MADAME
NATASHA É BURRRRA!
Marcos Bagno
Imagem: NFélix |
A
Folha de S. Paulo brindou seus leitores do dia 25 de março último, um domingo,
com duas joias resplendentes da mais límpida ignorância. A primeira, assinada
por Ferreira Gullar, já não surpreende: sempre que o poeta trata de questões
linguísticas, o teor de seus comentários é, como ele próprio assume no texto, “conservador
e reacionário”. A outra pérola veio estampada na página de Elio Gaspari, mais
precisamente quando ele se traveste da pré-científica Madame Natasha.

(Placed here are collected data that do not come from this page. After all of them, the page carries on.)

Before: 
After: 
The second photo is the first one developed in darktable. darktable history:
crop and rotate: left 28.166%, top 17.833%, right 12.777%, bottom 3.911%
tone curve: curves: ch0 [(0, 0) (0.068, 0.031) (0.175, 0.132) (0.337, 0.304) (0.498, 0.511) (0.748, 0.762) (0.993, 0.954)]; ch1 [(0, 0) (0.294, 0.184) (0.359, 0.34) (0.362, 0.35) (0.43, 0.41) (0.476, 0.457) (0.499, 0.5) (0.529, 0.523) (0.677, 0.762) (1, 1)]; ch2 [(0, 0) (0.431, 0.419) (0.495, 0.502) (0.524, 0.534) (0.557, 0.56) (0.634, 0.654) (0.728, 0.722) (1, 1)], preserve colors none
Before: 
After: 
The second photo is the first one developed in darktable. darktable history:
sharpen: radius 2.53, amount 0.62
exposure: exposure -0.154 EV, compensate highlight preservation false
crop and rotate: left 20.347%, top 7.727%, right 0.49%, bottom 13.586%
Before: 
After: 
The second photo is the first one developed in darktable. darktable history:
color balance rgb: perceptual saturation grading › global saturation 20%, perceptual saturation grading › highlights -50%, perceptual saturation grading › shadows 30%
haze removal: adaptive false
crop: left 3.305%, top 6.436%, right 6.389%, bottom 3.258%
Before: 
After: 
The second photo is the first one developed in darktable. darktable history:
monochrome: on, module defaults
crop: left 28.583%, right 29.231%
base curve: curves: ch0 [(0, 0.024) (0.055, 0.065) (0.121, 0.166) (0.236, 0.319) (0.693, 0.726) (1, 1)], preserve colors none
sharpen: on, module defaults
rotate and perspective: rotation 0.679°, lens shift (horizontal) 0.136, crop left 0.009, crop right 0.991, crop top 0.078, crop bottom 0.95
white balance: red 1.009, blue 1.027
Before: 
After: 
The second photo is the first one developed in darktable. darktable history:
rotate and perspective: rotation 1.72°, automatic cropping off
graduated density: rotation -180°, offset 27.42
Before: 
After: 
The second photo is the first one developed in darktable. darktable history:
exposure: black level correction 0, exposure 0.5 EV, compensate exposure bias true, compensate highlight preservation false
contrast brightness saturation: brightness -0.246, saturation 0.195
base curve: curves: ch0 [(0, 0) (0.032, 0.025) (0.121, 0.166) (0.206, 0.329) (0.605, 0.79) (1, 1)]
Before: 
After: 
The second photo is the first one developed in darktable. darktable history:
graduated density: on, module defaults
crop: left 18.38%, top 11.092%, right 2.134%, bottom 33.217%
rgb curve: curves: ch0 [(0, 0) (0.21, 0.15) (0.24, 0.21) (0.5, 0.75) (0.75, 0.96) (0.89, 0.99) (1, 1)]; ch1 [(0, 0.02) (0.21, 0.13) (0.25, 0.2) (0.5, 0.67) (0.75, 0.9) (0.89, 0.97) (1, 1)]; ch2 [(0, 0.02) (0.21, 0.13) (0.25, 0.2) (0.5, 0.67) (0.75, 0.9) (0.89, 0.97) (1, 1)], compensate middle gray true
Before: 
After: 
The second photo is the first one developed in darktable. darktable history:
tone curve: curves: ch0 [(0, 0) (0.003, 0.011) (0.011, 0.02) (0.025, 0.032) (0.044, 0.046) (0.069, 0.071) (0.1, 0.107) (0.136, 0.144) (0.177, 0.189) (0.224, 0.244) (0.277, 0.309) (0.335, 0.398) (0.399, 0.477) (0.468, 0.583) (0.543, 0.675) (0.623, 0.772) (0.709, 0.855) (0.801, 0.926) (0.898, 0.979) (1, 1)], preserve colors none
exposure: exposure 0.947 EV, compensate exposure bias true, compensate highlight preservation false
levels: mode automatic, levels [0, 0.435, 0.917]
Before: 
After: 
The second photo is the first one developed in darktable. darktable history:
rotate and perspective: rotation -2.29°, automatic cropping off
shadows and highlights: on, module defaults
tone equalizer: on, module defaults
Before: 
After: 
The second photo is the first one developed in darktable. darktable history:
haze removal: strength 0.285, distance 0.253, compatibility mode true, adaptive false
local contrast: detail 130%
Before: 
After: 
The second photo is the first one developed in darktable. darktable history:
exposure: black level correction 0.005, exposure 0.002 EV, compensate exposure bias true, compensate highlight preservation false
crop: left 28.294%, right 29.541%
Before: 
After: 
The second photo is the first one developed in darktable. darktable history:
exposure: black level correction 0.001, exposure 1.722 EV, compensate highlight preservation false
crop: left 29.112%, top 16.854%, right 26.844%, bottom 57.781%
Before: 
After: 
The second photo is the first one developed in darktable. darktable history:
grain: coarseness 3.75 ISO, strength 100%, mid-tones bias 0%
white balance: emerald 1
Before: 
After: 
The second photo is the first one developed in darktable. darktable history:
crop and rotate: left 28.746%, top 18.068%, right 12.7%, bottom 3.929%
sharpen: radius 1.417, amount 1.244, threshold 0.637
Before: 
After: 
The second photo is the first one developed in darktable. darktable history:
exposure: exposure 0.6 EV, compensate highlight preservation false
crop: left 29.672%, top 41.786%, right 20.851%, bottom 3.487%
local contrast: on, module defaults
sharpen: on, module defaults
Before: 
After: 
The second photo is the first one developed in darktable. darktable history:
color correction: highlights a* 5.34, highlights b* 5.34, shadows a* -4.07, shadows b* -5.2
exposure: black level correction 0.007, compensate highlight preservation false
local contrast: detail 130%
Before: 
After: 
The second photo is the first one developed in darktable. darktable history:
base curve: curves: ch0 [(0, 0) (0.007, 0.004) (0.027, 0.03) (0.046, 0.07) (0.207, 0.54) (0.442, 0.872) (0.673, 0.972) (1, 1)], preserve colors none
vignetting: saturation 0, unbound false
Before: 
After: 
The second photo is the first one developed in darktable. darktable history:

É impressionante
como certos figurões, que posam de grandes letrados ou intelectuais, não tem o
menor pejo de expor sua mais patente ignorância em assuntos referentes a
linguagem e educação. E, pior, de expor ao mesmo tempo sua arrogância. No ano
passado, fomos presenteados com esse festival de bobagens sobre educação e
linguagem quando a mídia inventou uma falsa polêmica em torno de um livro
didático de português, que abordava, como todos os livros didáticos do mercado,
os fenômenos de variação lingüística.
Madame
Natasha, no dia 25 de março, tratou do modo mais estúpido possível a palavra e
a noção de “letramento”. No final, ela diz que “letramento não é nada”., eu
nunca soube que Elio Natasha Gaspari fosse especialista em educação,
antropologia ou lingüística para emitir semelhante opinião categórica. Mas,
como a maioria dos jornalistas, ele3 é especialista em coisa nenhuma e se acha,
assim, livre para escrever baboseiras sobre qualquer assunto.
O
termo “letramento” tem sido empregado no Brasil para definir um processo muito
mais amplo do que o tradicional “alfabetização”. Não se trata simplesmente de
ensinar mal e mal uma criança (ou adulto) a escrever e ler, mas de permitir que
essa pessoa desenvolva e pratique intensamente e extensamente essas capacidades
de escrita e de leitura. “Letramento” é um conceito tão complexo que ele
designa ao mesmo tempo um processo (que se desdobra ao longo de toda a vida),
um produto (o grau de domínio das práticas letradas por parte de um indivíduo),
uma prática e uma teoria. Madame Natasha Gaspari, burrra (com 3 erres) como é,
merece, ela sim, uma bolsa de estudos. Se for estudar em Portugal, descobrirá
que lá a palavra usada é “literacia”, tradução mais direta do inglês “literacy”.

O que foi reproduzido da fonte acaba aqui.